··· Exercise data ···

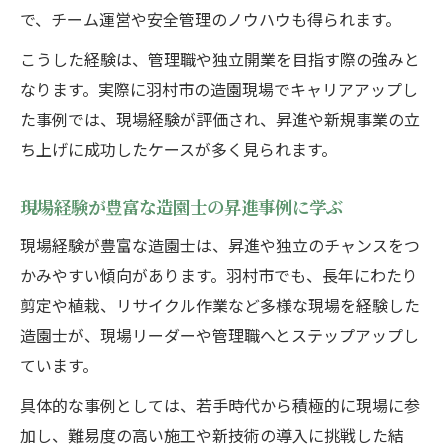
で、チーム運営や安全管理のノウハウも得られます。
こうした経験は、管理職や独立開業を目指す際の強みと
なります。実際に羽村市の造園現場でキャリアアップし
た事例では、現場経験が評価され、昇進や新規事業の立
ち上げに成功したケースが多く見られます。
現場経験が豊富な造園士の昇進事例に学ぶ
現場経験が豊富な造園士は、昇進や独立のチャンスをつ
かみやすい傾向があります。羽村市でも、長年にわたり
剪定や植栽、リサイクル作業など多様な現場を経験した
造園士が、現場リーダーや管理職へとステップアップし
ています。
具体的な事例としては、若手時代から積極的に現場に参
加し、難易度の高い施工や新技術の導入に挑戦した結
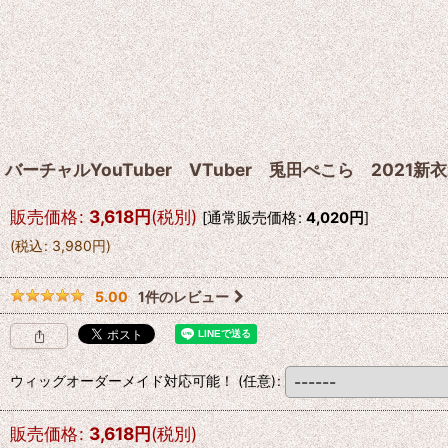
バーチャルYouTuber VTuber 兎田ぺこら 202
販売価格
:
3,618
円
(税別)
[
通常販売価格
:
4,020
円
]
(
税込
:
3,980
円
)
1
件のレビュー
5.00
ウィッグオーダーメイド対応可能！
(任意)
:
販売価格
:
3,618
円
(税別)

···

▸ **To do**: From the line containing "現場経験が豊富な造園士は、昇進や独立のチャンスをつ" through the last line of the entries, both included, print each line exactly and omit any picture.

▸ **Solution for this exercise**:
現場経験が豊富な造園士は、昇進や独立のチャンスをつ
かみやすい傾向があります。羽村市でも、長年にわたり
剪定や植栽、リサイクル作業など多様な現場を経験した
造園士が、現場リーダーや管理職へとステップアップし
ています。
具体的な事例としては、若手時代から積極的に現場に参
加し、難易度の高い施工や新技術の導入に挑戦した結
バーチャルYouTuber VTuber 兎田ぺこら 202
販売価格
:
3,618
円
(税別)
[
通常販売価格
:
4,020
円
]
(
税込
:
3,980
円
)
1
件のレビュー
5.00
ウィッグオーダーメイド対応可能！
(任意)
:
販売価格
:
3,618
円
(税別)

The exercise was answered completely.